Structured page parsing data
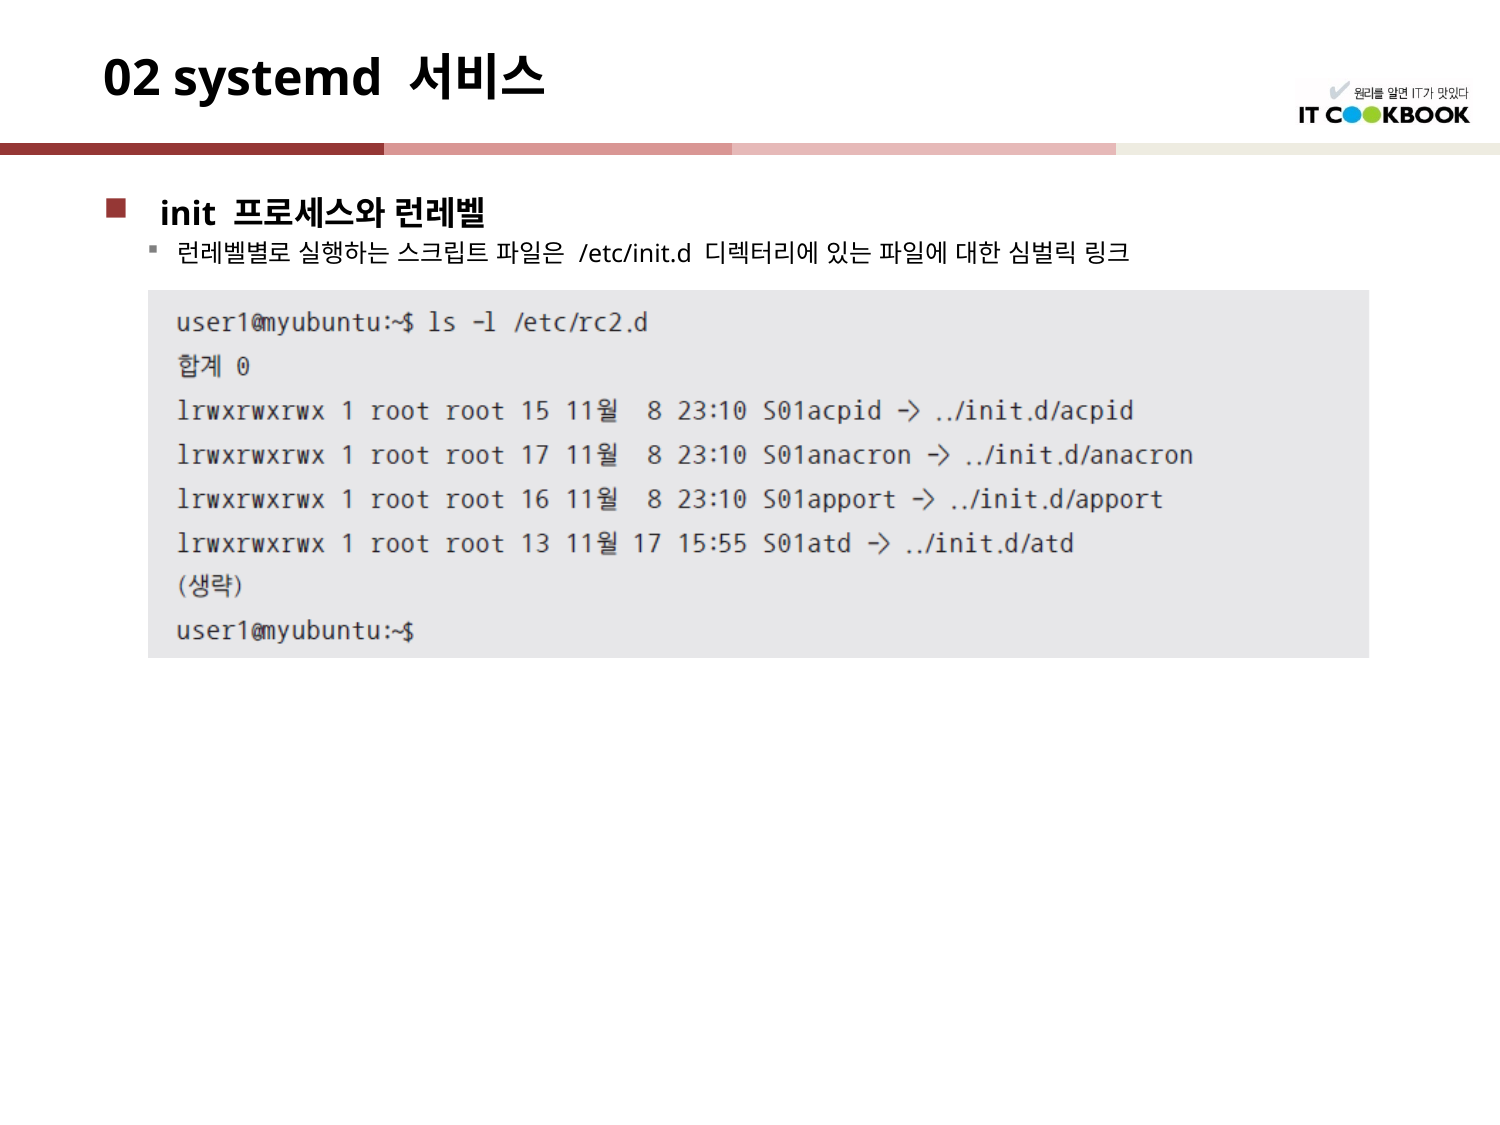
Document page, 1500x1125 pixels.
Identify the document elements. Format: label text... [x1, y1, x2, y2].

title 02 systemd 서비스 [88, 30, 1330, 121]
picture [148, 290, 1375, 658]
list init 프로세스와 런레벨 런레벨별로 실행하는 스크립트 파일은 /etc/init.d 디렉터리에 있는 파일에 대한 심벌릭 링크 [88, 164, 1436, 1052]
picture [1295, 78, 1473, 125]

* Required work *
Repeat the lines above precisely and skip every picture.

* Written reply *
Document page, 1500x1125 pixels.
Identify the document elements. Format: label text... [x1, y1, x2, y2].

title 02 systemd 서비스 [88, 30, 1330, 121]
picture [148, 290, 1375, 658]
list init 프로세스와 런레벨 런레벨별로 실행하는 스크립트 파일은 /etc/init.d 디렉터리에 있는 파일에 대한 심벌릭 링크 [88, 164, 1436, 1052]
picture [1295, 78, 1473, 125]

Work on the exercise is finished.